### WORK REQUIRED
Print, please, the line that contains "Chicago Mexico City Flights" and each line after it to the end of the entries, unchanged and with nothing else.
==== INFORMATION ====
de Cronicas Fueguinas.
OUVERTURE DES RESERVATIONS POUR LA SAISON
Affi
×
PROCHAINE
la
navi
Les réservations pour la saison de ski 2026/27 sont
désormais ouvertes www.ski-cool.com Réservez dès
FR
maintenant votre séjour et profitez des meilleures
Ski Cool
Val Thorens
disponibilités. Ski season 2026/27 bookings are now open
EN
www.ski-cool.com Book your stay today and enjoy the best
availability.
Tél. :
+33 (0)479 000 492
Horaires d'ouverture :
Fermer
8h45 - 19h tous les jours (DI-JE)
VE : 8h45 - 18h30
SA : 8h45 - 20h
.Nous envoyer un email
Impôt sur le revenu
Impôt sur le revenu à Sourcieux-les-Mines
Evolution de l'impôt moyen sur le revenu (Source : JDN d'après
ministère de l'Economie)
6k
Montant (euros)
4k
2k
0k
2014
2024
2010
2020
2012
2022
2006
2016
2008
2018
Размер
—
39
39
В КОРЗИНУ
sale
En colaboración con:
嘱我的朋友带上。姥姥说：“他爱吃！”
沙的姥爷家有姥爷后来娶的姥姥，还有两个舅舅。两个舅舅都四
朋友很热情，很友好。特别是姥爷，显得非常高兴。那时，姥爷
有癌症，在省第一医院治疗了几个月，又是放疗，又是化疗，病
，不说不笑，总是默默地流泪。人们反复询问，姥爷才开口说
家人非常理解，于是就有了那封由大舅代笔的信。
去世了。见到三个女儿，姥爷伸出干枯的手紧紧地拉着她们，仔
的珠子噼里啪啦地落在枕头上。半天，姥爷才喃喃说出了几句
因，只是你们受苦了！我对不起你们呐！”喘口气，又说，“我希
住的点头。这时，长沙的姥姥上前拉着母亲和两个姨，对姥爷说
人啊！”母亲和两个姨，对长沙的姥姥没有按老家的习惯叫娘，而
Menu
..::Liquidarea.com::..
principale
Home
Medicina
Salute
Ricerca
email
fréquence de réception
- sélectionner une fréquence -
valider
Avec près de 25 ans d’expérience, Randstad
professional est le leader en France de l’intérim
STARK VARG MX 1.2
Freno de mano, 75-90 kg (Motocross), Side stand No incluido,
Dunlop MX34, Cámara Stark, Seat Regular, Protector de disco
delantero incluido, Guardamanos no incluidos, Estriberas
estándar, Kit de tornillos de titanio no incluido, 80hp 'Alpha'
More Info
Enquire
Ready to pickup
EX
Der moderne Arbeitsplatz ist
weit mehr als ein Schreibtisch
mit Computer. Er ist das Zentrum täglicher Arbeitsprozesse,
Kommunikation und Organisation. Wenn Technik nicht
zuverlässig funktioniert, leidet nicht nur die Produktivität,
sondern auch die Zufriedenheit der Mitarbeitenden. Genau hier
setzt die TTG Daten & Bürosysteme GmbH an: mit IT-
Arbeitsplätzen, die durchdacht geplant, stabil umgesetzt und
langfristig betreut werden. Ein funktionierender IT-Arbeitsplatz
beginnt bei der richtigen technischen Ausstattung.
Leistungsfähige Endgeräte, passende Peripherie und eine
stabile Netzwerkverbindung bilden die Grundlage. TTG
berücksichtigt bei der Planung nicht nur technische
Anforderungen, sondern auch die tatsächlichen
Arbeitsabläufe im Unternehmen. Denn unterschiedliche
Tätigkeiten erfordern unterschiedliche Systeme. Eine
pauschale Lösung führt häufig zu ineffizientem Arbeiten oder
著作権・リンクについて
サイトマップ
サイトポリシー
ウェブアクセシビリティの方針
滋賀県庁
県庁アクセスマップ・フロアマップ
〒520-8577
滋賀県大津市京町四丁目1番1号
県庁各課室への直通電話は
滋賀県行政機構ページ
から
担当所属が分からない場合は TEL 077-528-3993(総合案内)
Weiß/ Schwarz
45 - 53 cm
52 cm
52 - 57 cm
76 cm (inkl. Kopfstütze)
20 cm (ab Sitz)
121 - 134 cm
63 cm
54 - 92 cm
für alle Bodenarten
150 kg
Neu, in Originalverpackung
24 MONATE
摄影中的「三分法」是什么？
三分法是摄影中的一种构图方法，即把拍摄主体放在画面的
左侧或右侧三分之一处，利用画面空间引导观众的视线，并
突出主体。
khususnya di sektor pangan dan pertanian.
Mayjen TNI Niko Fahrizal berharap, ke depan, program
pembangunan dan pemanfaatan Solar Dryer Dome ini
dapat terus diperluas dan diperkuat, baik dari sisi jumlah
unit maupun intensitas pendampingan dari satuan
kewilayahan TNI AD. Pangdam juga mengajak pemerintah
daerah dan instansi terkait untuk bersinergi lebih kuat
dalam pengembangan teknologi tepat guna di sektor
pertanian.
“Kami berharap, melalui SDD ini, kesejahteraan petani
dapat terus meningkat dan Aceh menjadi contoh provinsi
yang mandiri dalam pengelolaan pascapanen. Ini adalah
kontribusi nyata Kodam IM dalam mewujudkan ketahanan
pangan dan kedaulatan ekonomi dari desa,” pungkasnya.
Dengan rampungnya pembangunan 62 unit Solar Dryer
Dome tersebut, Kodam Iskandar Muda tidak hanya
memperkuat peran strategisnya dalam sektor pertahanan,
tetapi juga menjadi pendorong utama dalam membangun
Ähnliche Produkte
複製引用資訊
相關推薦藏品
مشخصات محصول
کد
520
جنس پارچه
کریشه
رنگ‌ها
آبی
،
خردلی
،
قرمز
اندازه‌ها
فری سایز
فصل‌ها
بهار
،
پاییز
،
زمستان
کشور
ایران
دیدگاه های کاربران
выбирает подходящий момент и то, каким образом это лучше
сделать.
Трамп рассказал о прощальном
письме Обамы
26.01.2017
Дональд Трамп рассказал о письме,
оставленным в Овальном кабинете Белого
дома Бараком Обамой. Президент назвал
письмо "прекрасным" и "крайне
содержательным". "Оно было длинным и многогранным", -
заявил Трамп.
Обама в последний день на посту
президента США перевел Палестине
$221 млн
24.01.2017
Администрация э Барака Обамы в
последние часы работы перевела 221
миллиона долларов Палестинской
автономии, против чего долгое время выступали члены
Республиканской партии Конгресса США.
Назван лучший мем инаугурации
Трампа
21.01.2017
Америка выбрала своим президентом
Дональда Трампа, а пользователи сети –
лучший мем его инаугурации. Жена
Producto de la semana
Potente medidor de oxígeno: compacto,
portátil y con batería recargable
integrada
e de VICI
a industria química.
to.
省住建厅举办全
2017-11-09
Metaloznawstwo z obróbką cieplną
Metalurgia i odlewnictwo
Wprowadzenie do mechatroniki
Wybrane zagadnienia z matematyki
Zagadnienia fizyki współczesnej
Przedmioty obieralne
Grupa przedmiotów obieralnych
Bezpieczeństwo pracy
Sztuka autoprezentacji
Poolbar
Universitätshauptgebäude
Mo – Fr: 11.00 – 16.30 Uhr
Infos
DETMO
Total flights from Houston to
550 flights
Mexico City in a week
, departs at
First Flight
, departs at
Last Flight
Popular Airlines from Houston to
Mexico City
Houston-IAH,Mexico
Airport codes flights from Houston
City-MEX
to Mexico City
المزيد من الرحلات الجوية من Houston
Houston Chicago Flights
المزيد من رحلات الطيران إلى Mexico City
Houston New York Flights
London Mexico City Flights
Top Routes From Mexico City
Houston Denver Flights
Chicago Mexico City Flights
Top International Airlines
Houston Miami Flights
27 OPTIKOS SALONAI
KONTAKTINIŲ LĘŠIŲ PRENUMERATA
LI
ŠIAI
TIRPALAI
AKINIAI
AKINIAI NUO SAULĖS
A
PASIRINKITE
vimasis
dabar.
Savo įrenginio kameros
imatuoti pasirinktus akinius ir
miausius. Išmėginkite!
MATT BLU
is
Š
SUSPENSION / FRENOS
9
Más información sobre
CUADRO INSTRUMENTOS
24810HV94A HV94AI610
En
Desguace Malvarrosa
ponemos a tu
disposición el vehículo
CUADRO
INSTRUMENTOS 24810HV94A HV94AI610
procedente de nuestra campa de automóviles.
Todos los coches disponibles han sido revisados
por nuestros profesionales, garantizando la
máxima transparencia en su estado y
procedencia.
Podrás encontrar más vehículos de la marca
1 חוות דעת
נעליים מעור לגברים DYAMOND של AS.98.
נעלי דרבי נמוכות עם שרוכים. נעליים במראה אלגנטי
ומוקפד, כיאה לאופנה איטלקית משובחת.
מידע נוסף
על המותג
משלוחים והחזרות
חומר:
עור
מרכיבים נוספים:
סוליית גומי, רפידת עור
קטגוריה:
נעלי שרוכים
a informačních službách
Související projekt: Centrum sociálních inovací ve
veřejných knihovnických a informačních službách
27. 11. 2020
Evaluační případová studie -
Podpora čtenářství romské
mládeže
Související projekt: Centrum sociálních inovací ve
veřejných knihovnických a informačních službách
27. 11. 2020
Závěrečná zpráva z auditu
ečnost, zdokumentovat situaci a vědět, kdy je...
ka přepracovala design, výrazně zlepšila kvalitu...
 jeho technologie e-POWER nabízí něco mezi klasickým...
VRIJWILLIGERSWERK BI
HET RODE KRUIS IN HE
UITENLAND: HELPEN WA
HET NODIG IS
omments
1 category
====
### EXPECTED OUTPUT
Chicago Mexico City Flights
Top International Airlines
Houston Miami Flights
27 OPTIKOS SALONAI
KONTAKTINIŲ LĘŠIŲ PRENUMERATA
LI
ŠIAI
TIRPALAI
AKINIAI
AKINIAI NUO SAULĖS
A
PASIRINKITE
vimasis
dabar.
Savo įrenginio kameros
imatuoti pasirinktus akinius ir
miausius. Išmėginkite!
MATT BLU
is
Š
SUSPENSION / FRENOS
9
Más información sobre
CUADRO INSTRUMENTOS
24810HV94A HV94AI610
En
Desguace Malvarrosa
ponemos a tu
disposición el vehículo
CUADRO
INSTRUMENTOS 24810HV94A HV94AI610
procedente de nuestra campa de automóviles.
Todos los coches disponibles han sido revisados
por nuestros profesionales, garantizando la
máxima transparencia en su estado y
procedencia.
Podrás encontrar más vehículos de la marca
1 חוות דעת
נעליים מעור לגברים DYAMOND של AS.98.
נעלי דרבי נמוכות עם שרוכים. נעליים במראה אלגנטי
ומוקפד, כיאה לאופנה איטלקית משובחת.
מידע נוסף
על המותג
משלוחים והחזרות
חומר:
עור
מרכיבים נוספים:
סוליית גומי, רפידת עור
קטגוריה:
נעלי שרוכים
a informačních službách
Související projekt: Centrum sociálních inovací ve
veřejných knihovnických a informačních službách
27. 11. 2020
Evaluační případová studie -
Podpora čtenářství romské
mládeže
Související projekt: Centrum sociálních inovací ve
veřejných knihovnických a informačních službách
27. 11. 2020
Závěrečná zpráva z auditu
ečnost, zdokumentovat situaci a vědět, kdy je...
ka přepracovala design, výrazně zlepšila kvalitu...
 jeho technologie e-POWER nabízí něco mezi klasickým...
VRIJWILLIGERSWERK BI
HET RODE KRUIS IN HE
UITENLAND: HELPEN WA
HET NODIG IS
omments
1 category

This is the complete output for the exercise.